Balancing Life, Not Triathlon
by Brady DeHoust
Does your life function inside the bubble of the triathlon world or does triathlon fit inside the bubble of your life?
Stripping away everything-triathlon from my world, I’m a husband, father, full-time IT professional, coach, friend, son and brother. If I tried to squeeze and balance those components of my life inside a world dictated by triathlon, I’d lose and my bubble would pop. Triathlon only fits when there’s balance amongst those things that weigh heavier in importance.
Being busy is a choice. When someone asks how things are going, my answer is predominantly, “we’re so busy” -- it’s the truth and it’s a choice. When things get quiet, we tend to look around at each other wondering what to do or what is wrong; it just doesn’t seem right. Going from one place to the next and managing a dynamic schedule can create stress, but we have mechanisms in place to cope with the stress and move forward.

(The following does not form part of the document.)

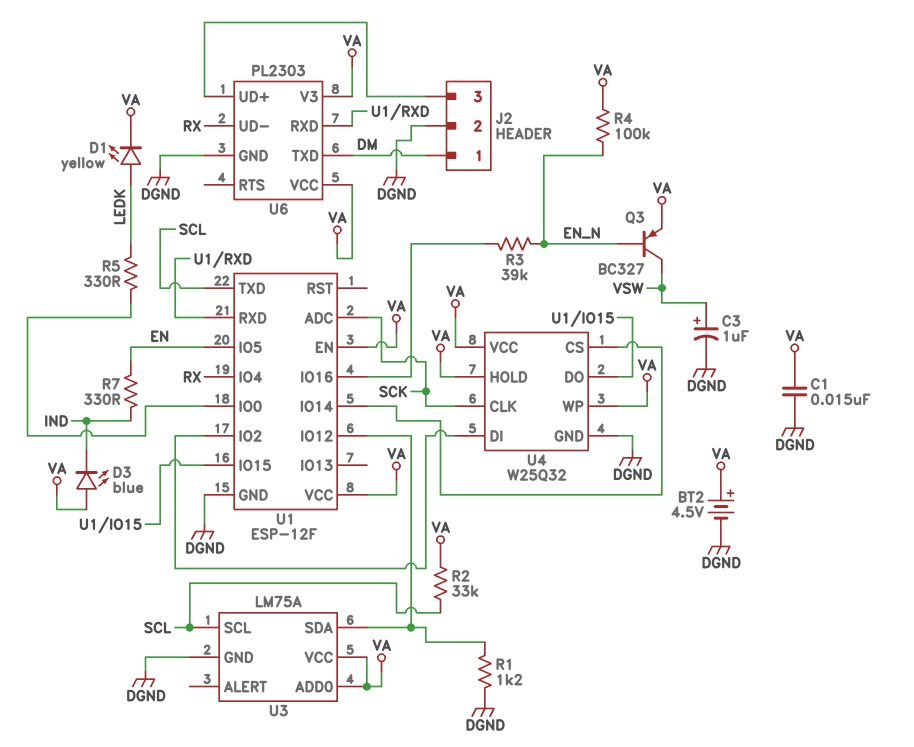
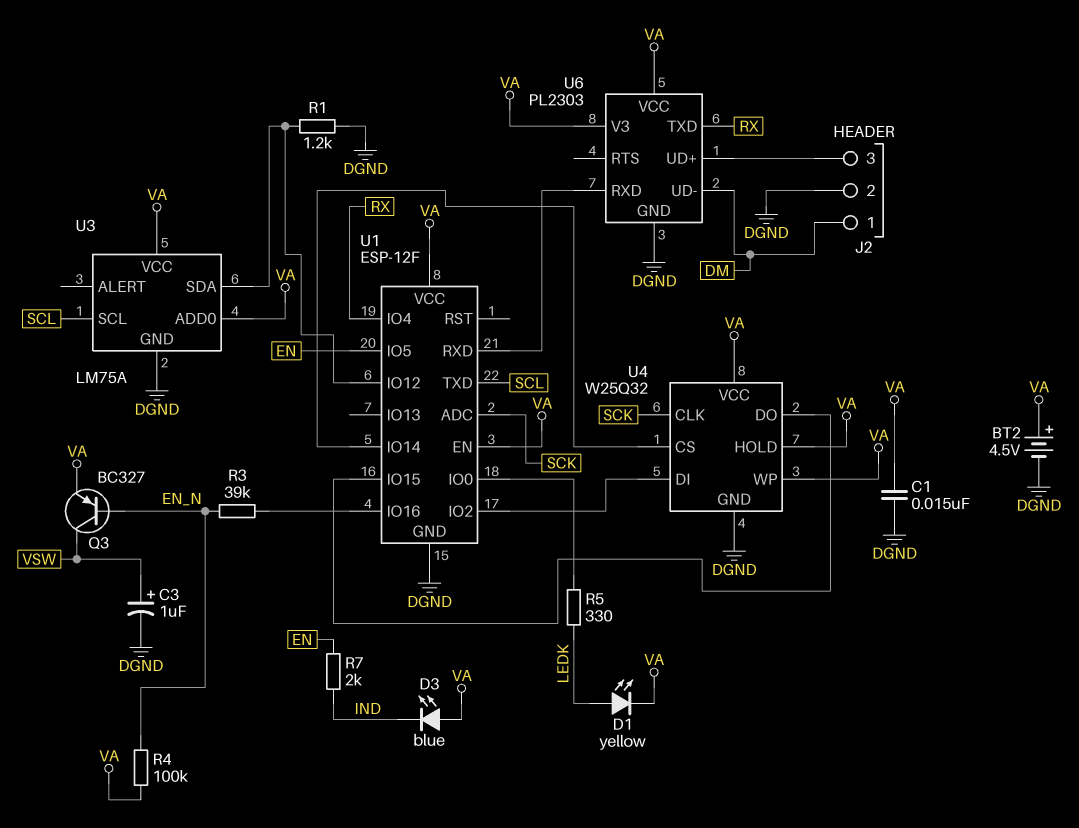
R2: 33k (SCL, VA) -> none
R7: 330 (EN, IND) -> 2k (EN, IND)
U6 pin TXD: DM -> RX
U6 pin UD-: RX -> DM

If we simply operated every day on only the things that we needed to do for ourselves, we’d crash and burn. Being helpful when the “normal flow” is broken -- without angst -- is important. We also invest in teaching our kids ways to be helpful; things that they can do with a small bit of training to contribute to our standard routine.

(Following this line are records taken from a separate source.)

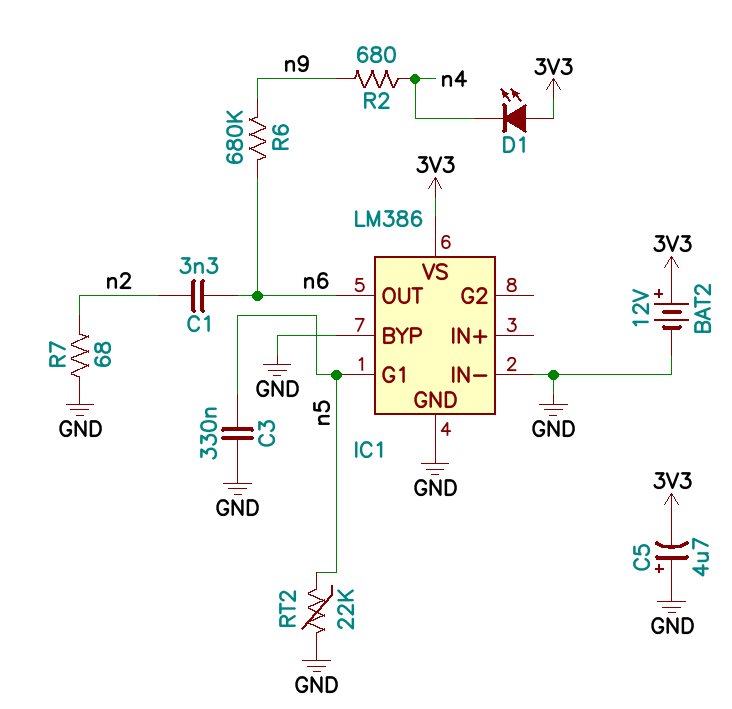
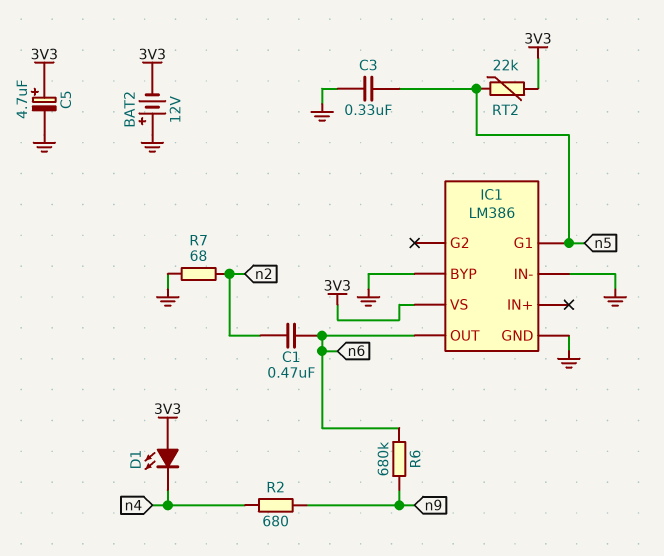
BAT2: 12V (plus 3V3, minus GND) -> 12V (plus GND, minus 3V3)
C1: 3.3nF (n2, n6) -> 470nF (n2, n6)
C5: 4.7uF (plus GND, minus 3V3) -> 4.7uF (plus 3V3, minus GND)
RT2: 22k (GND, n5) -> 22k (3V3, n5)

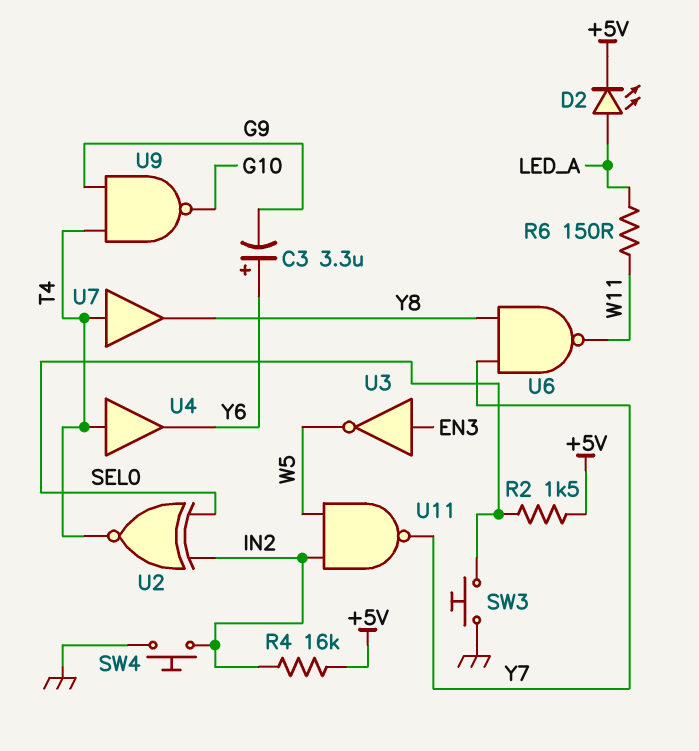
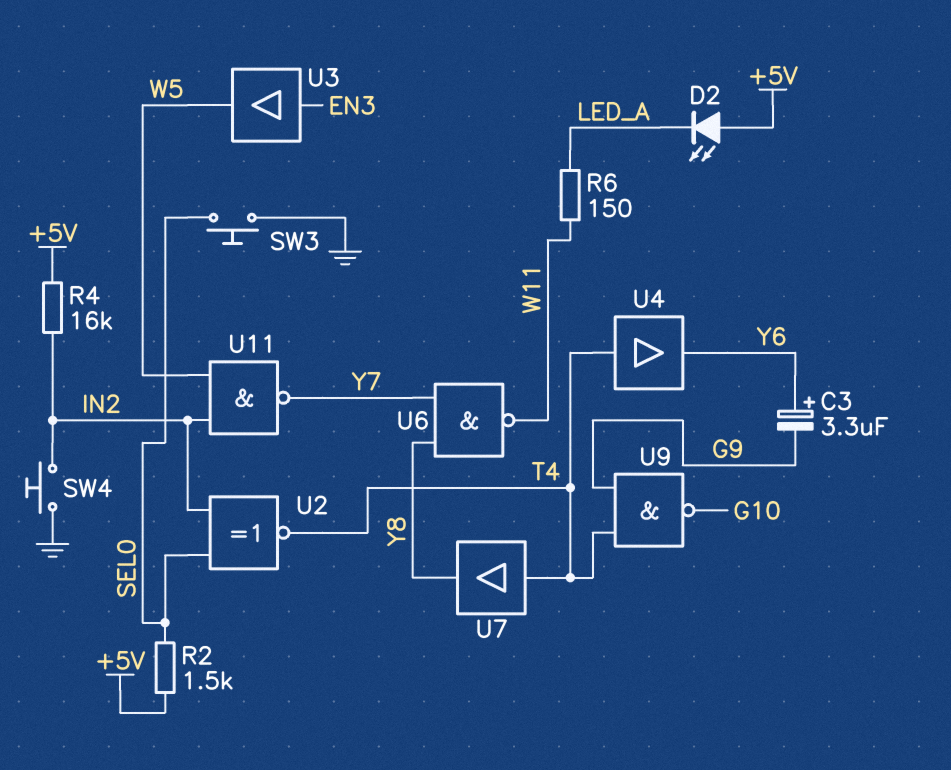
D2: LED (A LED_A, K +5V) -> LED (A +5V, K LED_A)
U3: NOT (in EN3, out W5) -> buffer (in EN3, out W5)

Being more patient is something I may never nail but I will continue to work towards. Most importantly, I constantly remind myself that patience wins. I realize this most often after episodes of impatience. Admitting when I’ve faltered at a time when being patient would have “won” ensures I consciously work towards being less impatient. As a human, I know there are times when I’ll lose my patience; being vocal to my wife about knowing when those times of impatience resulted in unhappiness ensures I am always working towards better, thus becoming a better parent and husband.
We get tired -- because it’s a tiring lifestyle. Again, we choose this lifestyle so we rarely complain about feeling tired. Knowing that each and every day is going to be full with go-go-go, we put a lot of value on being rested. There’s a lot of stuff we could do at night that would prolong getting to bed but we choose not to in order to get all the rest we need to operate the next day. Being rested is also a critical component of having patience. When I’m tired, I become a lousy listener and often make less than desirable parenting choices. And rest does not always mean sleep time. We both need rest from parenting or being with the kids. When I take both boys to a sports practice for one of their teams, my wife has free time for two hours to not be a parent. It’s like plugging into the wall to recharge, and often, just a little charge is all you need to avoid being empty on energy.
Our biggest help with organization is an online Google calendar that we share and can both access and update. The calendar has everything we have going on -- short term and long term. It’s an essential tool we use to forecast days or weeks that will alter the “standard flow” so we are not blindsided and thrown off track. It has the kids’ weekly sports practice and game schedules, meetings, appointments, work schedules (travel), travel days, birthdays, holidays, big training days, races, and open days. The calendar is an essential component to our organization and planning.
“But this is Endurance Corner; a place to learn about how to train to race to our potential. What is all this other ‘stuff’ about?”
It’s about proper balance, so when you are ready to boost your weekly training to 15-20 hours per week to prepare for your next ironman, you have space to do so without causing headaches in the rest of your life. People ask me all the time, “How do you still do it?” It wasn’t such a big deal 10 years ago when I wasn’t a father and was just on my way to becoming a husband. There are lots of other things I have removed from my life to allow endurance sport to fit. I’m fortunate to have great friends who have not disowned me for seeing them far less than I did years ago. Rather than six hours away playing golf with buddies, I choose to use that six hours in the saddle. And I’d be terribly out of balance if I pulled in from a six-hour ride and shot off to the golf course. Choice.
Most importantly, when I don’t meet the requirements in our life to be patient, helpful, rested, and organized, the result is tension or negative stress at home. When there is tension between my wife and I, training is worthless. Training and exercise is not an outlet for me to cope with an unhappy home, and when things are sour, so is any training that follows. My family is my core support layer -- we are a team -- and ensuring happiness at home is vital to any successes in triathlon. Happiness at home necessitates a balanced life. Happiness in training necessitates a happy home. Find your balance and train happy.
Brady lives in Northern Virginia with his wife and two sons where he works as an IT software systems consultant. His biggest success is finding the ability to train and race at the top of the age group while balancing family, work, and everything else in life.